法律Q&A

分類:

労働組合とは何か?(P11-1)

(1)労働組合とは
 労組法上は、「労働者が主体となって自主的に労働条件の維持改善その他経済的地位の向上を図ることを主たる目的として組織する団体またはその連合団体」(労組法2条本文)はその名称のいかんを問わずすべて労働組合です。
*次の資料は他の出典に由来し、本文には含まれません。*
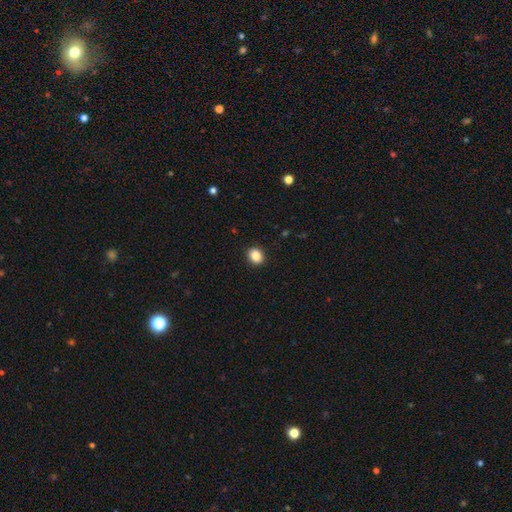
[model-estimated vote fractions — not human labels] Q: Smooth or featured?
A: smooth (87%); runner-up: star or artifact (9%)
Q: How rounded?
A: round (55%); runner-up: in between (45%)
Q: Merging?
A: none (91%); runner-up: minor disturbance (6%)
つまり、労働者が作ろうとする団体あるいはできた組織が以上の「組合の団体性と自主性等に関する実質的要件」を備えていれば、労働者は民事・刑事の免責(同1条2項、8条)、および不当労働行為からの救済を受け(同7条)、組合の締結した労働協約は規範的効力等(同16条、17、18条P1-2参照)をもつことになります。
労組法は、憲法28条の労働三権の保障を受けて、労使対等の理念に基づく団体交渉の助成のために上記のような積極的な保護を与えているのです(同1条1項)。
(2)組合の団体性
 労組法上の労働組合は、「団体またはその連合団体」であり、ここでいう「団体」とは、二人以上の複数人の結合であって、規約を持って、その運営のための組織(とくに役員と財政)を持っているものをいうと解されています(友浦鉄鋼所事件・岡山地判昭39.7.7労民15-4-825等)。
(3)組合の自主性
 労組法は、労働組合の実質的要件として、前述の通り「自主性」を挙げています。自主性は、とりわけ使用者からの「独立性」を重要な内容としており、結成についてばかりでなく、その後の維持・運営についても必要とされています。
(4)結成手続
 現行法は、労働組合の作り方については、自由設立主義をとり、なんらの規制も行なっていません。届出も登記手続も必要ありませんし、使用者の認知・承認を受ける必要もありません。但し、団体性については、これらの構成員を結合し組織づけるための規約があり、それに基づいて代表者がきまっている、という事実が存在しなければなりません(茨城貨物自動車事件・最判昭25.7.11 刑集4-7-1275)。
(5)組合規約の記載事項
 以上のように、組合規約は労働組合の結成に当たって欠かすことのできない重要なものとされています。労組法5条2項は、労働組合が民主的に運営されることを確保する意味で、組合規約に最小限含まれなければならない事項(いわゆる組合の民主性に関する形式的要件)として、組合員資格についての差別的取扱いの禁止、役員の直接無記名投票による選出、総会の少なくとも毎年年1回開催、直接無記名投票の過半数による同盟罷業(ストライキ)開始の決定など9項目を挙げています。
(6)規約不備組合
 上記規約の必要記載事項の要件を満たさない労働組合(いわゆる規約不備組合)は組合自体としては資格審査(同5条1項)を通過せず、したがって労組法に規定する手続に参与する資格を持たず、かつ同法に規定する救済を与えられません。また、法人格も取得できません(同11条)。しかし、労働組合の定義の基本的要件(2条本文)を満たすので、民・刑事の免責および裁判所における不利益取扱いからの保護を受けるのはもちろん、上記定義の全要件に合致する以上、労働協約の締結主体たる労働組合(同14条)には該当しますので、それを締結すれば関係規定(同14条乃至18条)の適用は受けます。もっとも、資格審査の実務においては、補正勧告によってほとんどすべての組合が規約上の要件を備えることとなるようです。